A sheen of sweat lay across Hiram’s brow. He wiped it clean with the back of his hand, which was already just as sweaty. “Wouldn’t you like to know?” he growled out. He cast his one eye at Jake, who was anxiously waiting to show his cards.
“That’s what we’re here for, ain’t it?” Jake said, laughing. “Show us what you’ve got, Hiram, or give up and go on home. Ain’tcha got a pretty thing waitin’ on you since your brother’s death? You are beddin’ up with her, ain’tcha?”
Colonel Cox intervened. “We’ll not have any more talk such as that, Jake,” he said tightly. “Now just play cards. Nothing else. Do you hear?”
“That’s what I’m trying to do if One-Eye’d just play his hand,” Jake said, still glaring at Hiram, who sat across the table from him.
“One-Eye?” Hiram said, trying to keep his anger at bay. He wiped his sweaty palm on his pants’ leg. “Call me that one more time and I’ll show you more than my cards.”
“Both of you, play cards or the game ends here,” Fred barked out, glaring from Hiram to Jake.
“Yep, I have a full house alright,” Hiram boasted.
Hiram slammed the cards down on the table,faceup. He ran his hand across his brow and wiped it again, as he had so often during the card game.
“Well, I’ll be damned,” Jake grumbled. “You do, after all.”
“Well? What do you have, big-mouth?” Hiram asked, chuckling beneath his breath. “Show us what you got, Jake.”
Jake’s face turned as red as his hair as he slammed the cards on the table, face side down, then shoved his chair back. He rose so quickly, it tumbled over backward on the floor.
He glared at Hiram, then hurriedly left the room. “Got no spine, that one,” Hiram said. He watched as the other players, five in all, threw down their cards.
“Seems I’m taking home quite a few coins,” Hiram said, snickering as he slid the coins over to himself, then swept them from the table and eased them into his pockets.
He was dressed in his usual black suit with a slim, black tie contrasting against his white shirt. His collar-length black hair was swept back from his face, making his one eye more pronounced. Sweat clung to his hair in translucent, pearly beads.
“Time to call it quits,” Fred said, gathering the cards as the men passed them to him. “Later, gents. Later.”
All of the men but Hiram and Fred left the table. Fred handed Hiram a fresh cigar and leaned over the table to light it after Hiram shoved it between his lips.
Then Fred, dressed immaculately in his blue uniform, with the gold buttons shining beneath the light of the lantern, lit his own cigar. He slid his chair back from the table and stretched his long, lean legs out, crossing them at the ankles.
“Hiram, I can tell that you’ve come today for more than playing cards,” Fred said, eyeing Hiram speculatively. He winced with distaste at how heavily Hiram was sweating. “What is it? Things aren’t going so good for you since your brother’s untimely death, eh? Hiram, did you ever figure out who was the shooter? Or…do you even care?”

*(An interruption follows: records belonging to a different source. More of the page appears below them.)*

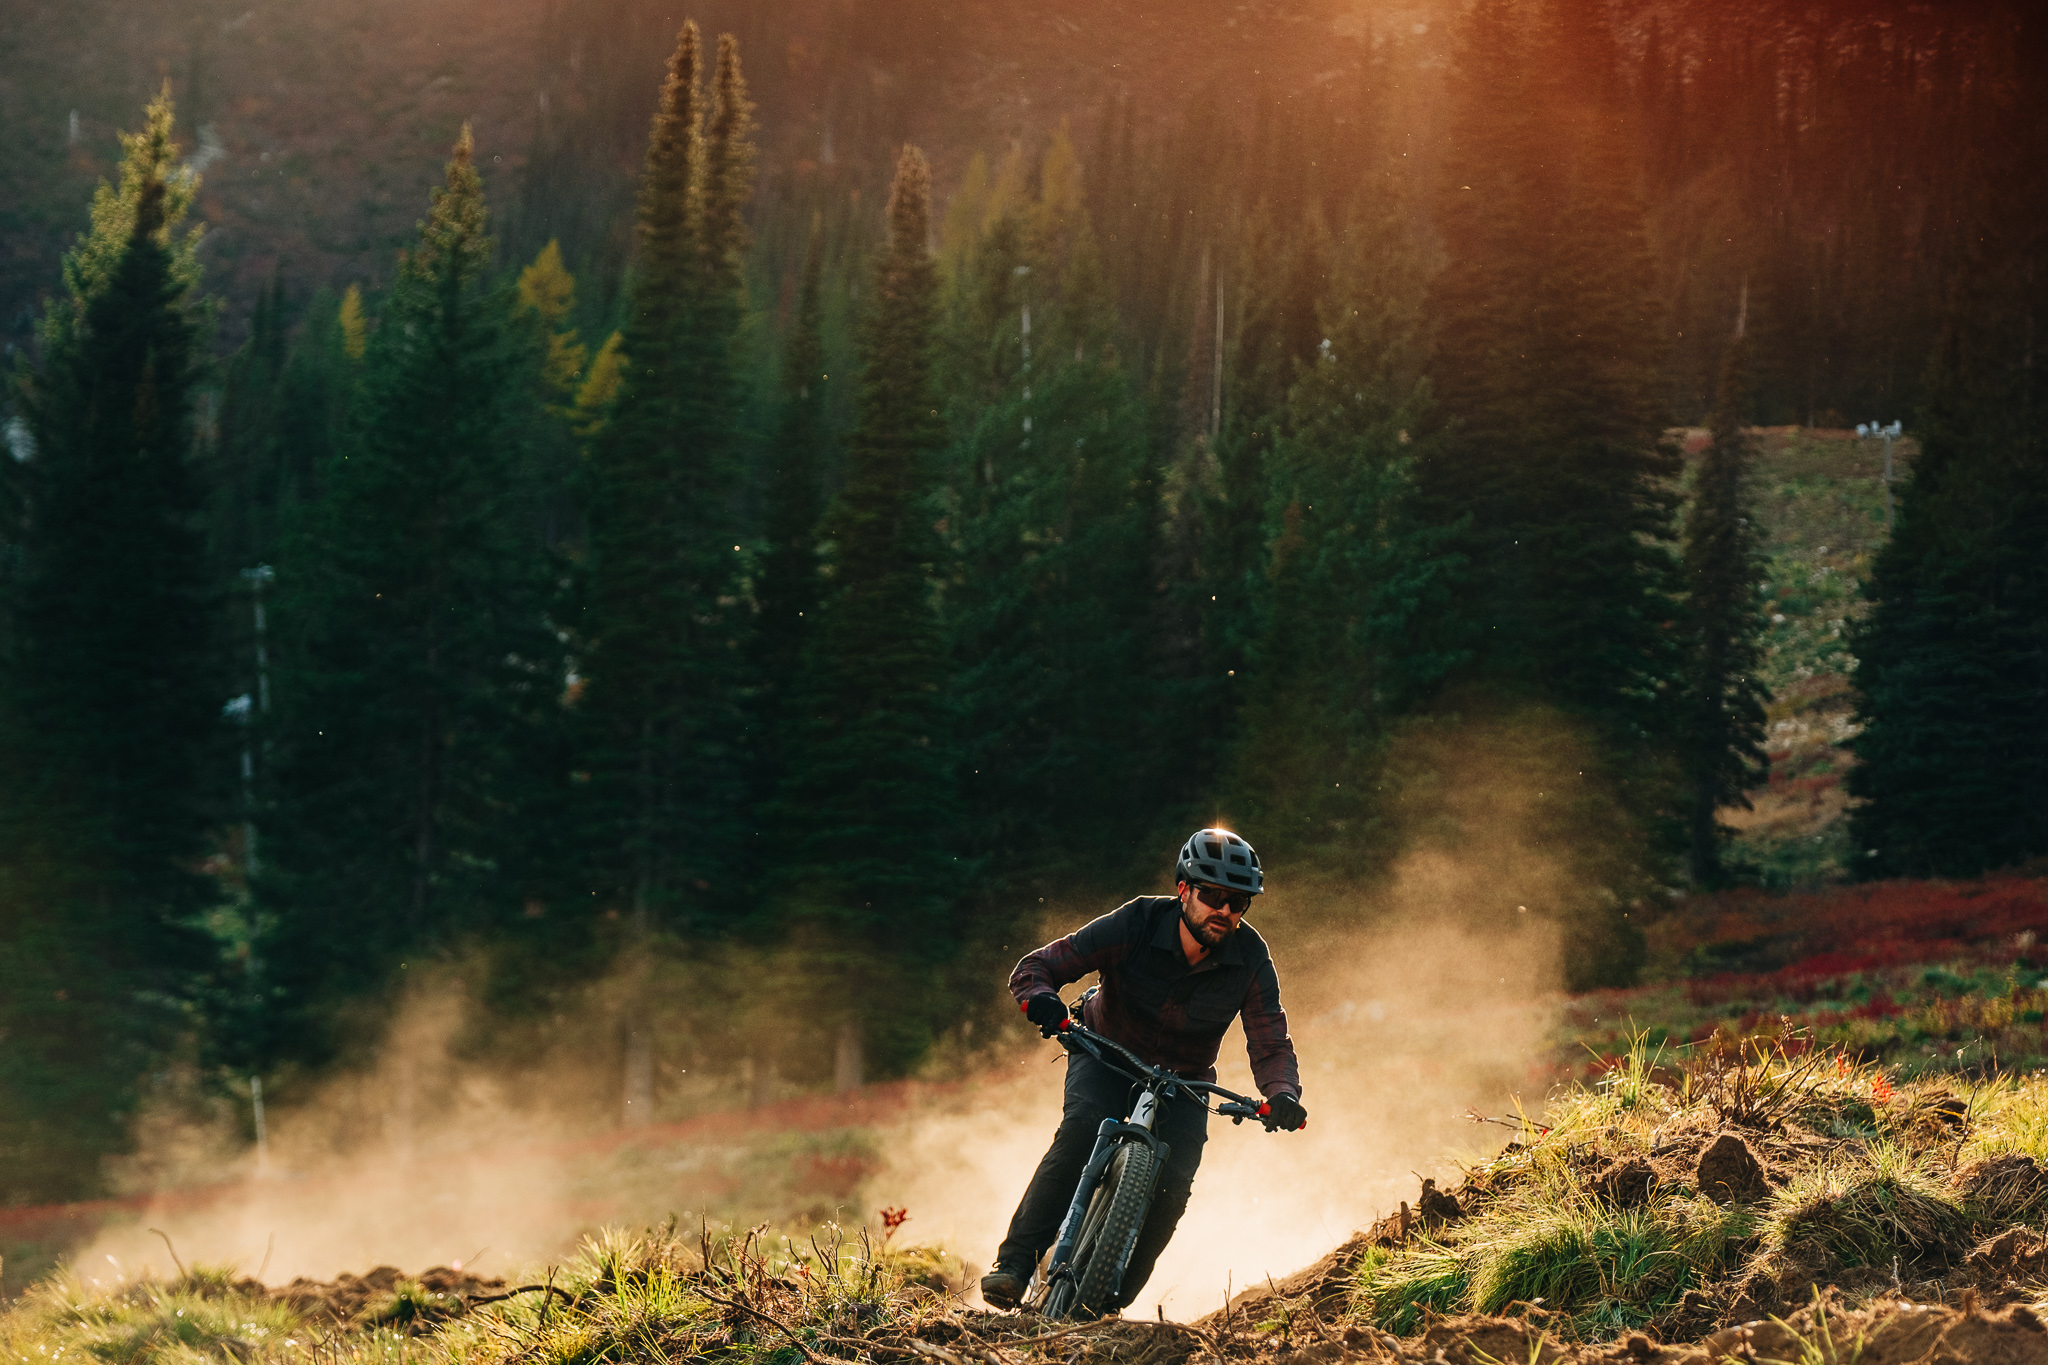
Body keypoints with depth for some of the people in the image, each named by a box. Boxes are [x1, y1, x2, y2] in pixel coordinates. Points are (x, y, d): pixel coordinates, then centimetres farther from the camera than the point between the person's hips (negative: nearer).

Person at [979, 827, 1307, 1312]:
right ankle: (1015, 1266, -30)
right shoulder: (1136, 924, -24)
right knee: (1082, 1131, -32)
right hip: (1107, 1056, -2)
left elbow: (1270, 1044, -14)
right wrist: (1041, 999, -46)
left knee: (1172, 1183, -22)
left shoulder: (1250, 958, -18)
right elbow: (1033, 967, -22)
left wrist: (1282, 1094, -37)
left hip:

“And what do you mean by that?” Hiram demanded. He smiled mischievously as smoke spiraled from his mouth, the cigar now resting on the edge of an ashtray. “What might you be implying, Fred? Huh?”
“It took no genius to see how jealous you were of your brother, Hiram,” Fred said, resting his own cigar in the same ashtray. “I knew long ago how much you hated Virgil and coveted his wife. Everyone could tell, Hiram. It was always there in your attitude and the way you glared at Virgil when he would not catch you doin’ it.”